There is a moderate amount of programming changes that would need to be made to retrofit multi-row fetch/insert processing into an existing DB2 COBOL program, but the performance gains that can be attained may make it worth the effort if the typical processing workload of the program involves fetching or inserting large sets of data per transaction, and CPU consumption and elapsed runtime are chronic constraints for the application.

Materialized Query Tables

A materialized query table (MQT) is basically a pre-calculated and stored view. While an MQT can be used for any kind of view, it would more commonly be used for aggregation of data, or any kind of query that involves a fair amount of calculations to create a result set. Since an MQT is stored as a physical table, it can have indexes defined on it for efficient access.

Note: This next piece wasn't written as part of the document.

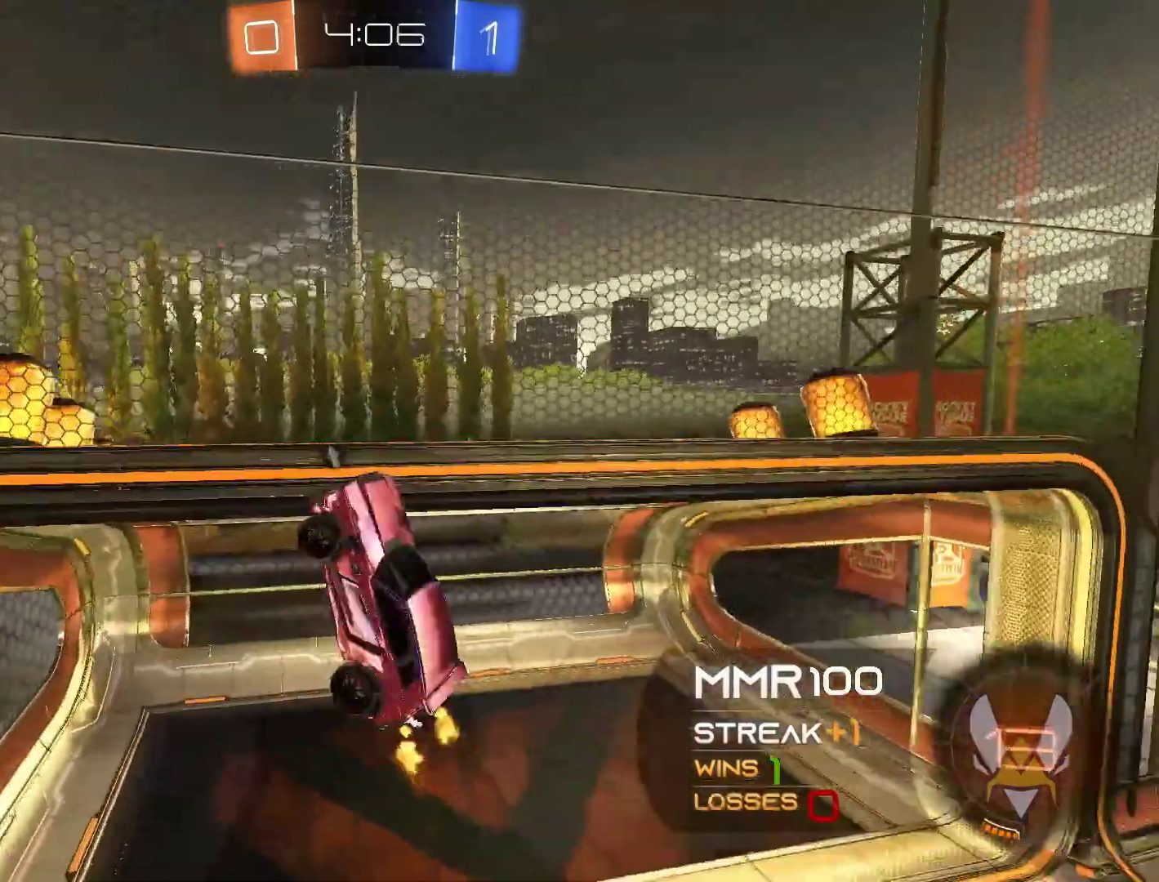
{"buttons": ["L1", "R2"], "left_stick": "down-left", "right_stick": "center", "events": [[33, "L2", "up"], [100, "Y", "down"], [167, "left_stick", "down"], [200, "Y", "up"], [433, "left_stick", "down-left"]]}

The main advantage of an MQT is that if an MQT is defined as a particular query, the DB2 optimizer is intelligent enough to recognize a subsequent query that comes along with a similar or identical definition, and rather than process the new query to calculate the result set, it can just “reroute” the query to use the previously calculated and stored results in the MQT table. The end user or program that is executing the query does not even need to be aware of the existence of the MQT . . . this reroute is performed automatically by the DB2 optimizer. However, the MQT can also be accessed directly via SQL statements if the user or program wishes to do so.

The automatic reroute of queries to be able to access the MQT can be disabled if the MQT is defined with the “DISABLE QUERY OPTIMIZATION” option. In that case, the MQT can only be accessed directly via SQL.

One of the disadvantages of MQTs is that the data that is stored in them can and will become stale if the source tables from which the MQT data was originally derived from are updated. The MQT can be refreshed periodically via an explicitly invoked “REFRESH TABLE” SQL statement, which will re-execute the query that defines the MQT and store the new result set, overlaying the previous results.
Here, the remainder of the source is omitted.